Well, this is uncomfortable. Not because the dull, consistent pain in your abdomen is menstrual cramps but because it’s straight-up constipation. Severe cramps, you’ve been there before. Bloating, that’s annoying. But constipation AND period pain—what is this Mercury-retrograde madness going on in your body?
Is period constipation normal?
Relax. Constipation during periods is completely normal. Even though it may be embarrassing, know that your secret searches for relief aren’t alone. Constipation is one of the most common digestive problems in the U.S., characterized as having less than three bowel movements a week. Constipation while on periods also include hard, dry, or small bowel movements that can be painful—only amplifying the period cramps you may already feel.
While it may be easy to blame your eating habits, the culprits for your constipation during periods are your hormones. For women beyond their 30s, ovaries begin producing more estrogen and less progesterone. Some experts believe that higher levels of estrogen may lead to constipation because it can slow intestinal movement.
However, other experts suggest that it’s an increase in progesterone that’s to blame. According to Dr. Corina Dunlap, a naturopathic physician specializing in women’s health, the second half of a woman’s cycle—right after ovulation—includes spikes in progesterone growth.
“Sometimes women don’t do well in the second half of their cycle and we can see this in the form of PMS, mood stuff, depression, anxiety, irritability, and this can be so debilitating,” Dr. Dunlap told LOLA.
Is there relief for bloating and constipation before periods?
Your body may face a variety of hiccups during the second half of your menstrual cycle, including digestive issues. A quick internet search for “ways to relieve constipation during periods” will lead you down a lot of rabbit holes. While some remedies like eating prunes or drinking prune juice still work, others can be downright dangerous.
For starters, stay away from laxatives if you’re not sure how to remedy your bloating and constipation. There are many inherent risks for taking laxatives and you should seek the advice of a medical professional before going down that route. Good news is, many experts would argue that focusing on a healthy diet may just do the trick.
Increase your water intake to help make your poop softer and easier to pass. Add 2-3 more servings of natural fiber to your diet including fruits and vegetables like apples, pears, carrots, broccoli, and other greens. Substitute white breads for oat or wheat bran, which are infamous for getting things moving.
Can probiotics help constipation?
Yes, this is also a good time to set your gut microbiome right. Loading up on probiotic-rich foods like yogurt, kombucha, kimchi, sauerkraut, and kefir can introduce more “good” bacteria into your gut and help shorten the time it takes to move things through your digestive tract.
Robyn Youkilis, AADP, Wellness Expert, TV Host, and author told LOLA that chewing your food is at the root of your digestion. She recommends slowing down, really chewing your food, and consider taking digestive enzymes to help get some relief.

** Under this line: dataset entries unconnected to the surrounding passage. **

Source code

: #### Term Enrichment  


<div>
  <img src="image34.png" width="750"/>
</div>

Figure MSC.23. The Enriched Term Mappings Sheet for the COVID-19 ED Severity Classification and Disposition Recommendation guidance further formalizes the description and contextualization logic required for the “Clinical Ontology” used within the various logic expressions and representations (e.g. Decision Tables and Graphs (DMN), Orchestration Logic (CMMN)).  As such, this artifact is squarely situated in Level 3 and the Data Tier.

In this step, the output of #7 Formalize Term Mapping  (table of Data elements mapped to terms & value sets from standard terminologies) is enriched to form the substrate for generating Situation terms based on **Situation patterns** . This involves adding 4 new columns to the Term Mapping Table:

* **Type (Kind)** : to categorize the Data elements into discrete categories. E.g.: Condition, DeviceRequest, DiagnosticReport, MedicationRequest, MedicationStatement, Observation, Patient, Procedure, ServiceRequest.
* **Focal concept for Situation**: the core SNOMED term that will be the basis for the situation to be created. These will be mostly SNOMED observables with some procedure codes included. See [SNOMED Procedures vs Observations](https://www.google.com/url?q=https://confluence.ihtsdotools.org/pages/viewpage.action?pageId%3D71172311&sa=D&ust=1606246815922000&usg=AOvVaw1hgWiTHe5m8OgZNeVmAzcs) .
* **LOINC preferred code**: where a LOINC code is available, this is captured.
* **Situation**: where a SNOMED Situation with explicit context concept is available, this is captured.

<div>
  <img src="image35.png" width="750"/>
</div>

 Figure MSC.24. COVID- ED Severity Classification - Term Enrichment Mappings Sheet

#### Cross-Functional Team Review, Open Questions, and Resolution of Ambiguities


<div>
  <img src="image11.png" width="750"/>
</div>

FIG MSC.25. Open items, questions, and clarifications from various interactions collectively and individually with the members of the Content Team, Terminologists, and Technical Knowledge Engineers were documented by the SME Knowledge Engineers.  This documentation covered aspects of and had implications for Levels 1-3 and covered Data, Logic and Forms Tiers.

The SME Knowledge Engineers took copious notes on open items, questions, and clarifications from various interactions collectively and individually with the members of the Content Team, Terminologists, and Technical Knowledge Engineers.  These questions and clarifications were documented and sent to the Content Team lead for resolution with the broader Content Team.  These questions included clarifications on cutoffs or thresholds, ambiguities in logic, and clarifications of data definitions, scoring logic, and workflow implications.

“Digestive enzymes are great to take before meals. They help break up your food so your belly doesn’t have to do all the work (less work for your belly also means more energy for you!),” Youkilis added.
So, why do we have such weird period side effects?
PMS affects nearly 75 percent of women with regular menstrual cycles. Constipation and period pain are only a few of the weird period side effects women face—every single month. The short answer is that your hormones have a mind of their own and their temperament changes as you age. Know this—you’re not alone. You got this sh*t.